Senin, 30 Juni 2014

Analisis kelembagaan Aliran dana kampanye

Dalam ekonomi kelembagaan ada 3 komponen yaitu aturan formal, aturan informal dan mekanisme penegakan. Aturan formal dalam hal ini adalah UU Pemilu No. 23 tahun 2003 yang menyebutkan batas maksimal sumbangan yang boleh diterima dari perorangan maupun perusahaan. Dari perorangan sumbangan meksimal Rp 100 juta, sedangkan dari perusahaan maksimal Rp 750 juta, bila ada yang menerima lebih dari itu yang bersangkutan dapat dikenakan pidana. Hal ini juga termuat dalam Aturan KPU  No. 19 tahun 2008 yang menerangkan bahwa dana kampanye tidak dibenarkan berasal dari pihak asing, BUMN/BUMD dan pemerintah. Sedangkan aturan informal adalah nilai-nilai, norma pada masyarakat. Jika ketahuan oleh public menerima dana asing, capres terpilih dapat menggangu eksistesinya. Pada mekanisme penegakan yaitu dengan adanya PPATK  yang bertugas mengaudit aliran dana kampanye, serta di beberapa fraksi DPR juga adanya sanksi pembatalan kemenangan bagi pasangan calon yang menerima dana asing dan tindakan pidana pada yang bersangkutan.

Dana asing yang digunakan dalam dalam kampanye pemilu 2009 secara tidak langsung akan dapat mendikte kepentingan, baik parpol maupun peserta pilpres. Bantuan asing berpotensi terjadinya intervensi terhadap politik dan system ekonomi di dalam negeri. Dalam konteks teori ekonomi politik pada pendekatan teori rent-seeking, aliran dana asing ini dapat mengakibatkan kepentingan-kepentingan kelompok sehingga muncul lobi=lobi. Pada system lobi ini kelompok kepentingan yang mengalirkan dananya demi kesuksesan capres dapat berupaya untuk mendapatkan keuntungan ekonomi yang sebesar-besarnya dengan upaya yang sekecil-kecilnya. Semakin besar perluasan pemerintahan terpilih dalam mengalokasika kesejahteraan maka semakin besar muculnya pencari rente.

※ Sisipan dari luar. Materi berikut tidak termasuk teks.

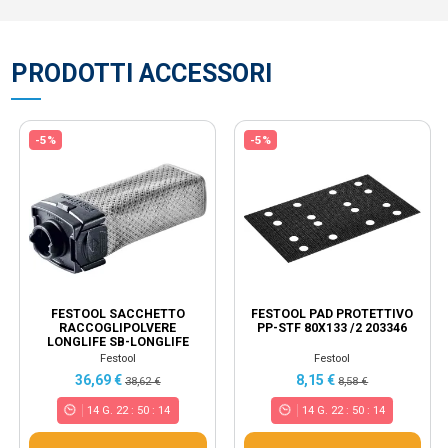
PRODOTTI ACCESSORI
-5%
-5%
FESTOOL SACCHETTO
FESTOOL PAD PROTETTIVO
RACCOGLIPOLVERE
PP-STF 80X133 /2 203346
LONGLIFE SB-LONGLIFE
RTS/DTS/ETS 201693
Festool
Festool
36,69 €
8,15 €
38,62 €
8,58 €
14
G.
22
:
50
:
13
14
G.
22
:
50
:
13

            Dalam menghubungakan teori redistributive combines dengan teori keadilan, ada relasi yang bisa ditarik pada konteks aliran dana asing ini. Pertama, adalah teori redistributive combines mengandalkan adanya otoritas penuh dari pemerintah terpilih (calon yang menang dan didanai oleh pihak asing) untuk mengalokasikan kebijakan kepada kelompok-kelompok (yang mendanai) terhadap kebijakan tersebut. Akibatnya kebijakan yang muncul adlah hasil dari interaksi antara kelompok kepentingan dan pemerintah yang menguntungkan salah satu pihak dan merugikan pihak lain. Kedua, adalah kelompok kepentingan yang mendanai tadi lebih mampu membeli kebijakan pemerintah tersebut.

            Dengan melihat kondisi seperti ini jadi tidak dibenarkan masuknya dana asing dalam kampanye sangat riskan dan berpotensi bermasalah sehingga dapat mengganggu eksistensi proses pemilu dan KPU sebagi lembaga yang berwenang dalam menjalankan pemilu. Oleh karena itu, kita harus bertindak tegas dalam menghadai intervensi Negara asing.